Impressive Q2 beat: revenues of $637m vs. consensus of $604m and EPS of $0.35 vs. consensus of $0.28.
Billings growth acceleration (+27% from +12% in Q1) and a flurry of drivers (improving macro in Europe and Japan, 3-D…) bode well for future revenue and earnings growth.
We reiterate that the positive earnings revision cycle is likely to last and that Autodesk is a different and safer way to play the 3-D printing revolution.
Autodesk (NASDAQ:ADSK) delivered once again strong quarterly figures, with both revenues ($637m vs. consensus of $604m) and EPS ($0.35 vs. consensus of $0.28) coming in ahead of expectations. Revenue growth accelerated to 13% vs. 4% in Q1 as strength was relatively broad-based, with both Construction (32% of revenues) and Manufacturing (25% of revenues) performing well (+23% and +17% respectively) and with most geographies contributing to the beat. Asia was solid at +8% despite the temporary economic slowdown in Japan due to the recent implementation of the sales tax hike.
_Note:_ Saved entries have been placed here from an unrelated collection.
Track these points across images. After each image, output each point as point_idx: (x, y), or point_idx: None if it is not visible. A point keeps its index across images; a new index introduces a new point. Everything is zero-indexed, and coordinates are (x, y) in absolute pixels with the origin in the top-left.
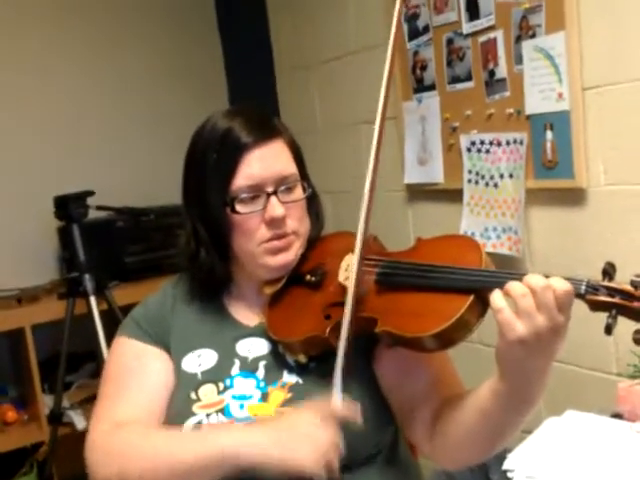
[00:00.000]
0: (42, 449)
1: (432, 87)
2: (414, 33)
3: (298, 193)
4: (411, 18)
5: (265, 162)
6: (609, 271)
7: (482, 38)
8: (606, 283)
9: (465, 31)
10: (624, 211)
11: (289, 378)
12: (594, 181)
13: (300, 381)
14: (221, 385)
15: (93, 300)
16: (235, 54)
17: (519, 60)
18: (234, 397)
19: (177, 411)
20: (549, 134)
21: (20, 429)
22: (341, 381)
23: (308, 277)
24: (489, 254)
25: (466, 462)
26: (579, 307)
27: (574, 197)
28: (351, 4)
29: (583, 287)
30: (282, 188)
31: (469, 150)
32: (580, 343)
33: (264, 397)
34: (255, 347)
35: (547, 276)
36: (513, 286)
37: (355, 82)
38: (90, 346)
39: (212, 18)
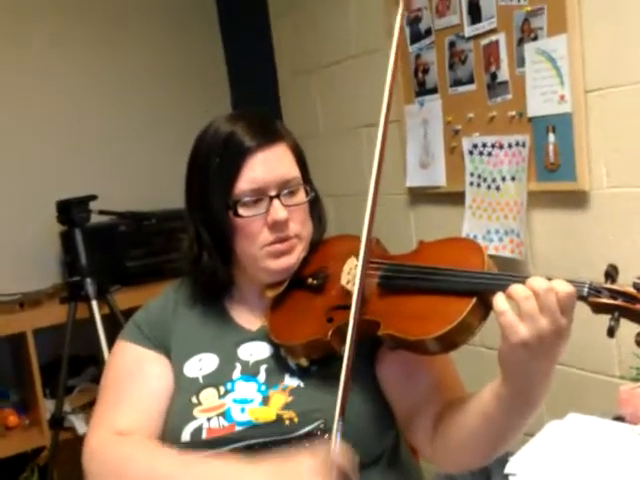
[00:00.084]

Importantly, the business model transition from licenses to Cloud & subscriptions continued to perform ahead of expectations, leading Autodesk to raise its FY15 net adds target to 200-250K from 150-200K. Billings growth, now widely viewed as a key metric as it takes into account the business model transition, accelerated to 27% in Q2 from 12% in Q1, boding well for future revenue growth.
We have been saying since our January article "Autodesk: A Different And Safer Way To Play The 3-D Printing Revolution" that Autodesk was likely to keep surprising on the upside, as the company's two main verticals (Construction and Manufacturing) benefited from an increasingly supportive environment: a strong commercial construction market (which typically lags residential construction recoveries by 6-12 months) and an improving macro for Autodesk's Manufacturing customers, notably in the important Japan and Europe geographies. We believe that these drivers remain intact and that the revenue & earnings revision cycle (FY15 revenue growth guidance raised to 7-9% from 4%-6%) will remain positive in coming quarters. We also explained in our previous articles that the model shift from licenses to Cloud was a clear positive as revenue streams would become more recurring and predictable (based on subscriptions) and as new paying users would join (upfront costs are more attractive vs. licenses).
In conclusion, we reiterate that Autodesk is a different and safer way to play the 3-D printing revolution, with valuation levels and earnings expectations much more decent than 3-D printing stocks such as 3D Systems (NYSE:DDD). Note that the January 2015 P/E is expensive at first sight (46x) but that this is due to Autodesk's financials being distorted by the current model transition. Assuming a normative operating margin of 30%, the stock's P/E would stand slightly above 20x, which is not overly demanding for a software company with a leading position and the opportunity to play a key role in the 3-D printing revolution.